For larger models or heavier data:

PYTHON

job = aiplatform.CustomTrainingJob(
    display_name=f"pytorch_nn_gpu_{RUN_ID}",
    script_path="GCP_helpers/train_nn.py",
    container_uri="us-docker.pkg.dev/vertex-ai/training/pytorch-gpu.2-1:latest",
    requirements=["torch", "numpy", "fsspec", "gcsfs"],
)

job.run(
    args=[
        f"--train=gs://{BUCKET_NAME}/data/train_data.npz",
        f"--val=gs://{BUCKET_NAME}/data/val_data.npz",
        f"--epochs=200",
        f"--learning_rate=0.001",
        f"--model_out={MODEL_URI}",
    ],
    replica_count=1,
    machine_type="n1-standard-8",
    accelerator_type="NVIDIA_TESLA_T4",
    accelerator_count=1,
    sync=True,
)

GPU tips: - On small problems, GPU startup/transfer overhead can erase speedups—benchmark before you scale. - Stick to a single replica unless your batch sizes and dataset really warrant data parallelism.

Distributed training (when to consider)


  • Data parallelism (DDP) helps when a single GPU is saturated by batch size/throughput.
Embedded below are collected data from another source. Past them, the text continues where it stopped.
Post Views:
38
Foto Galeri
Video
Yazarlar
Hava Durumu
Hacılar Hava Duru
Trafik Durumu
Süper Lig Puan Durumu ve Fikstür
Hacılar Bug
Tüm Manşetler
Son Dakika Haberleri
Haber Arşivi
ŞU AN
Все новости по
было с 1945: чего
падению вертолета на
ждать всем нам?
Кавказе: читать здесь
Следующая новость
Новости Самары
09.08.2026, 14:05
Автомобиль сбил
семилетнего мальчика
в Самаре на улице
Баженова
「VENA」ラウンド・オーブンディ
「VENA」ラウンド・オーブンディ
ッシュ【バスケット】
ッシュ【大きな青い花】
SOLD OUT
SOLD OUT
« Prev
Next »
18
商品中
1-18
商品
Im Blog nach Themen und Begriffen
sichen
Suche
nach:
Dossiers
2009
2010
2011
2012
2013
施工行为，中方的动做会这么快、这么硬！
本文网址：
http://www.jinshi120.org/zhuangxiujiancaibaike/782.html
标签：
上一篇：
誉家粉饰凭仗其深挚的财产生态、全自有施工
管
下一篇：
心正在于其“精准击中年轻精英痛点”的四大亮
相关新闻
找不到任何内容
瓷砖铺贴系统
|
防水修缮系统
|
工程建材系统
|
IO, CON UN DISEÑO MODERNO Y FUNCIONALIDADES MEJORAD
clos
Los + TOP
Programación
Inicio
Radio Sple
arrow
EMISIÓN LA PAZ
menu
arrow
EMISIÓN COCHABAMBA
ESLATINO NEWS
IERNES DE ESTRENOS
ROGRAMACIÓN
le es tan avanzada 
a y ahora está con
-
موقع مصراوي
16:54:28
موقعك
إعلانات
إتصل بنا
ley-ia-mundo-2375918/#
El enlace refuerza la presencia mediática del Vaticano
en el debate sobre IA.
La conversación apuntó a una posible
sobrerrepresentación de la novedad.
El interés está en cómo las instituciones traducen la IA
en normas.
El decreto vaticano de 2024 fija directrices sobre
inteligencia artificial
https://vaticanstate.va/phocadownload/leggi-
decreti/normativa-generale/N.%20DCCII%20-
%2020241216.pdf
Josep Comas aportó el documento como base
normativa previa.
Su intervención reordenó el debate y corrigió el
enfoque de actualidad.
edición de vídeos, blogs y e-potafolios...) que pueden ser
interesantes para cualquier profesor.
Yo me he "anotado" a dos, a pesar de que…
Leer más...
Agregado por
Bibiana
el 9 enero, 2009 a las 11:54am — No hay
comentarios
For most workshop‑scale models, a single machine/GPU is simpler and cheaper.
  • Model parallelism is for very large networks that don’t fit on one device—overkill for this lesson.

Monitoring jobs & finding outputs


  • Console → Vertex AI → Training → Custom Jobs → your run → “Output directory” shows the container logs and the environment’s AIP_MODEL_DIR.
  • Your script writes model + metrics + eval history + training.log next to --model_out, e.g., gs://<bucket>/artifacts/pytorch/<RUN_ID>/.
Key Points
  • Use CustomTrainingJob with a prebuilt PyTorch container; let your script control outputs via --model_out.
  • Keep artifacts together (model, metrics, history, log) in one folder for reproducibility.
  • .npz speeds up loading and plays nicely with PyTorch.
  • Start on CPU for small datasets; use GPU only when profiling shows a clear win.
  • Skip base_output_dir unless you specifically want Vertex’s default run directory; staging bucket is just for the SDK packaging tarball.